At present, it was common for deep learning models to outperform traditional modeling methods. In red meat recognition and identification, the deep 3D-CNN model outperformed the PLS-DA and SVM models, and the highest recognition accuracy reached 98.6% in different spectral systems [28]. Prove the features of CNN outperform HOG features with correct classification rate (CCR) of 0.927 and 0.916 for cross-validation and test data set separately. It showed that CNN was more effective than traditional methods for fish muscle opening detection and ensures product quality. Building a graphical framework for visualizing salmon fillet classification, the best model built from the feature descriptor of CNN had achieved a high CCR of 0.927 for cross validation and 0.916 for the external test data set. It showed that CNN was more effective and suitable for fish muscle detection than traditional methods to ensure product quality [29]. The possible causes were as follows: The performance of SFCN prediction model established by deep learning method was better than that of traditional modeling method; the spectral values measured by different spectral systems may affected the training and fitting of model performance; differences breeds and muscle types may led to different results.

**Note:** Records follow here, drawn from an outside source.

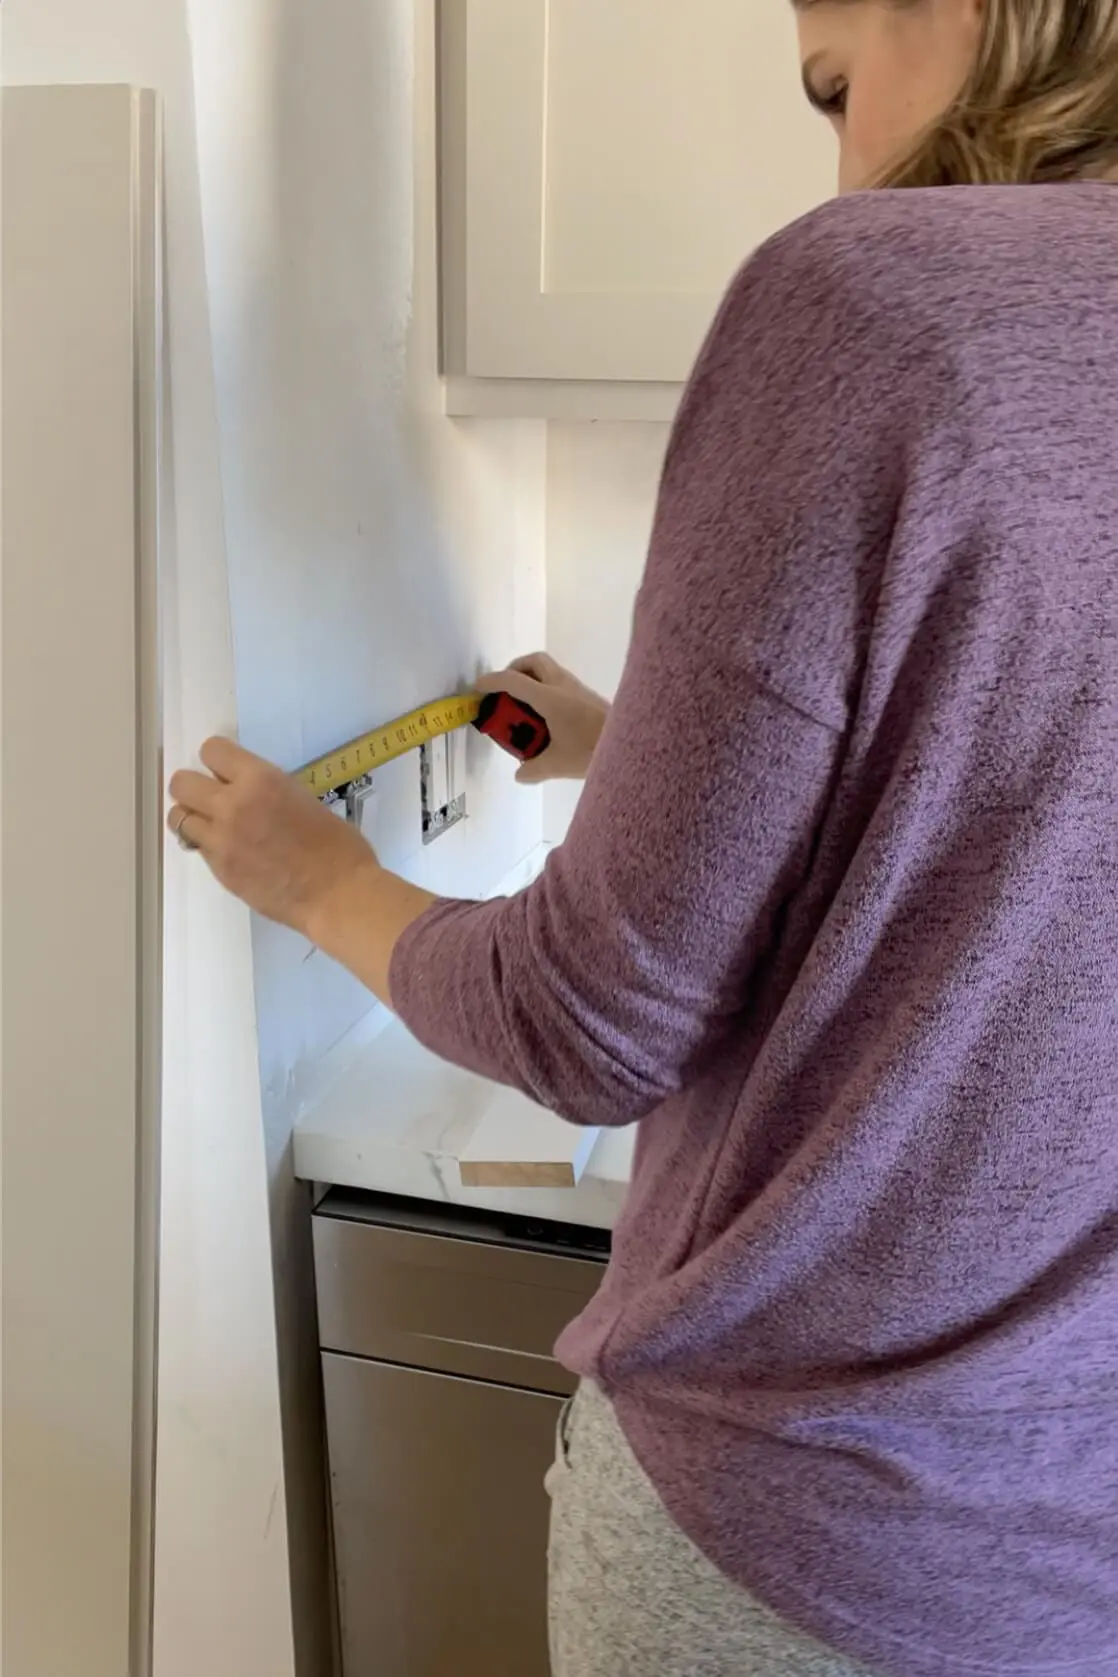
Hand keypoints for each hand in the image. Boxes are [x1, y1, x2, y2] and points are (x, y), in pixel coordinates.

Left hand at [167, 738, 380, 937]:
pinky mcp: (218, 869)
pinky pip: (197, 846)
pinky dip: (207, 845)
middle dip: (194, 788)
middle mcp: (232, 804)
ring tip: (217, 827)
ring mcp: (220, 839)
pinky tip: (231, 851)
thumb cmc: (338, 846)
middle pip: (181, 783)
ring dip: (195, 818)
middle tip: (214, 799)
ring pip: (178, 817)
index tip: (228, 772)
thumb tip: (250, 794)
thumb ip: (268, 793)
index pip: (212, 750)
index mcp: (260, 780)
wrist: (337, 894)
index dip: (218, 760)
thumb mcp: (303, 799)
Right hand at [476, 653, 608, 783]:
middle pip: (533, 661)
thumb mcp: (558, 765)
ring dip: (532, 682)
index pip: (513, 680)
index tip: (478, 689)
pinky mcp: (588, 696)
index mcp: (549, 697)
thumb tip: (520, 774)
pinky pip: (560, 684)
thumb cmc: (593, 750)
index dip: (491, 682)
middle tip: (505, 694)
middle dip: (514, 671)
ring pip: (548, 671)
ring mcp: (578, 688)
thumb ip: (534, 770)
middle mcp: (562, 685)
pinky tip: (547, 720)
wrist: (632, 742)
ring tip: (525, 712)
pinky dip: (547, 692)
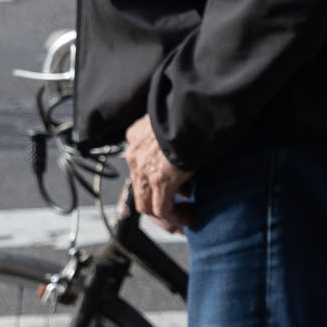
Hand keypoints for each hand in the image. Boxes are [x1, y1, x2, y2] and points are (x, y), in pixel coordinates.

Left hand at [122, 115, 188, 231]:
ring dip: (165, 215)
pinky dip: (175, 217)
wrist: (191, 107)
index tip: (172, 188)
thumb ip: (172, 133)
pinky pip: (162, 209)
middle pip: (139, 190)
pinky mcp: (160, 180)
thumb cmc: (188, 110)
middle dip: (158, 204)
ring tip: (185, 217)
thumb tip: (188, 141)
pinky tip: (188, 219)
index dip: (154, 182)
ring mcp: (144, 169)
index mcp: (136, 137)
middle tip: (177, 212)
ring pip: (146, 204)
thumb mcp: (174, 120)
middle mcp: (135, 155)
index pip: (139, 168)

Visualization of glycine content prediction
On the basis of optimal spectral information and textural information fusion modeling, specific model coefficients were applied to obtain the dot product of coefficients and spectra to obtain a single pixel in the image. The predicted value of pixels was obtained by displaying distribution and visualization shows the distribution of glycine content in beef samples (Fig. 12). The color bar showed different concentration values, the concentrations of glycine was between 1.30 g/100 g and 4.97 g/100 g, and the color was not uniform, which may be caused by the uneven distribution of glycine; Some of the mutated blue and red areas may be caused by the failure to remove clean fine fascia and adipose tissue from the sample or by water loss during the experiment. It can be clearly and intuitively expressed the glycine content in different areas of samples after pseudo-color treatment. Compared with traditional prediction methods, this can help consumers to quickly and directly judged the quality of beef without damage. It can be said that these studies were effective and necessary.